An increased demand for fourth-quarter inventory in this year's upfront sales period meant many networks -- broadcast and cable alike -- sold out a higher level of inventory than usual. And what's behind media buyers' early gift wrapping of their budgets? Commercial ratings.
This year's preferred "C3" metric, (the new moniker for commercial live-plus-three-days time-shifted viewing), has been more of a boon than a burden for networks, which were faced with an overall decline in live ratings and an increased amount of live viewing in DVR-enabled homes going into this year's upfront. But with a significant amount of fourth-quarter scatter dollars shifted to this year's upfront, the price for those last-minute holiday ads could be higher than in previous years. As one key broadcast sales-executive said, "Fourth [quarter] is going to be tight."
David Levy, Turner entertainment's head of sales, said the strength of this year's upfront market could be chalked up to demand outweighing supply, due to a variety of circumstances. "There was a currency change; scatter dollars moved into the upfront marketplace; there's political campaigns and the Olympics next year. Budgets were up. All that played as a factor."
At the end of last week, the cable upfront was expected to be 80% wrapped up, with the marketplace predicted by several key executives to come in at $6.7 billion, up at least 3% from last year's $6.5 billion take. Syndication is also nearing an end, with executives reporting a 3% overall increase to $2.06 billion.
This year's $9.1 billion broadcast upfront was up about 5% from last year's $8.95 billion overall take. In total, the TV industry booked nearly $18 billion in this upfront.
In line with broadcast
For both cable and syndication, the cost-per-thousand viewers rates and predominance of the C3 currency are in line with what the broadcast networks wrote last month. But many cable networks did a handful of deals using program ratings rather than commercial ratings, as some marketers expressed a higher comfort level with the more traditional metric.

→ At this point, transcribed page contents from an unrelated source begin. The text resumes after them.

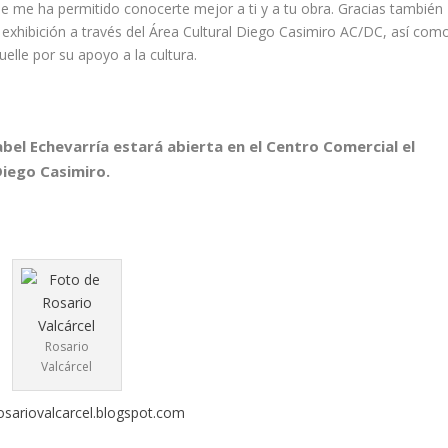
ue me ha permitido conocerte mejor a ti y a tu obra. Gracias también
 exhibición a través del Área Cultural Diego Casimiro AC/DC, así com
elle por su apoyo a la cultura.
bel Echevarría estará abierta en el Centro Comercial el
Diego Casimiro.
Rosario
Valcárcel
osariovalcarcel.blogspot.com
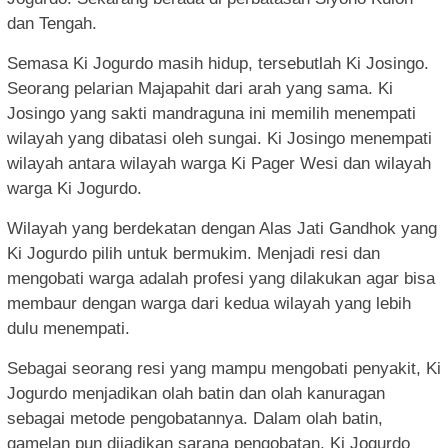
dan Tengah.
Semasa Ki Jogurdo masih hidup, tersebutlah Ki Josingo.
Seorang pelarian Majapahit dari arah yang sama. Ki
Josingo yang sakti mandraguna ini memilih menempati
wilayah yang dibatasi oleh sungai. Ki Josingo menempati
wilayah antara wilayah warga Ki Pager Wesi dan wilayah
warga Ki Jogurdo.
Wilayah yang berdekatan dengan Alas Jati Gandhok yang
Ki Jogurdo pilih untuk bermukim. Menjadi resi dan
mengobati warga adalah profesi yang dilakukan agar bisa
membaur dengan warga dari kedua wilayah yang lebih
dulu menempati.
Sebagai seorang resi yang mampu mengobati penyakit, Ki
Jogurdo menjadikan olah batin dan olah kanuragan
sebagai metode pengobatannya. Dalam olah batin,
gamelan pun dijadikan sarana pengobatan. Ki Jogurdo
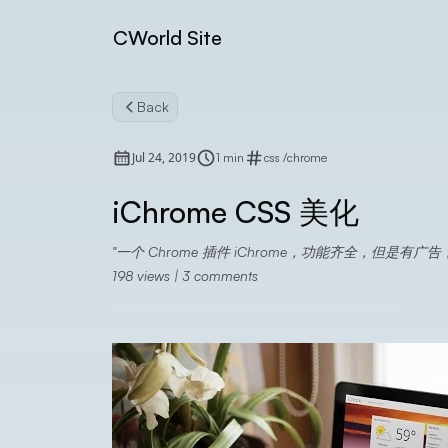
CWorld Site
Back
Jul 24, 2019
1 min
css
/
chrome
iChrome CSS 美化
一个 Chrome 插件 iChrome，功能齐全，但是
198
views |
3
comments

The MTV Networks were the conglomerate most in favor of the old-school currency going into this year's upfront, issuing a letter to clients and agencies detailing the terms on which they would consider negotiating on commercial ratings across the board for a suite that includes MTV, VH1, Comedy Central and Spike. Although the networks have since cut several deals on a C3 basis, one major buyer said the group's continued holdout for program ratings will be what drags the market's final deals into negotiations that could last as long as the end of the month.
Others, such as Nickelodeon, Bravo and the Discovery networks signed up for Starcom's minute-by-minute ratings, as the Publicis Groupe agency was the only one to offer the more granular data in this year's cable upfront.
Cable CPMs up
As for cable CPMs, the Turner entertainment networks (TBS, TNT and the soon-to-rebrand CourtTV) reported increases in the 10%-11% range; the A&E networks posted low-to-mid double-digit increases; Lifetime earned high single-digit increases; and Hallmark Channel finished with CPM increases as high as 15% to 20% due to increased fourth-quarter demand for its holiday movies.
As recently as April, Merrill Lynch analyst Jessica Reif Cohen predicted this year's kids upfront would be up 5% from last year's $950 million total. Nickelodeon was the first to move in kids business this year after striking a $100 million deal with Starcom based on minute-by-minute ratings.
Mr. Levy said Turner's Cartoon Network should finish with increased revenue and CPMs, despite spending cutbacks from key food manufacturers such as Kellogg and General Mills. "Their dollars are down for Cartoon, but their overall dollars were up," he said. Instead, increased spending from categories such as movies and gaming will help the network break even this year.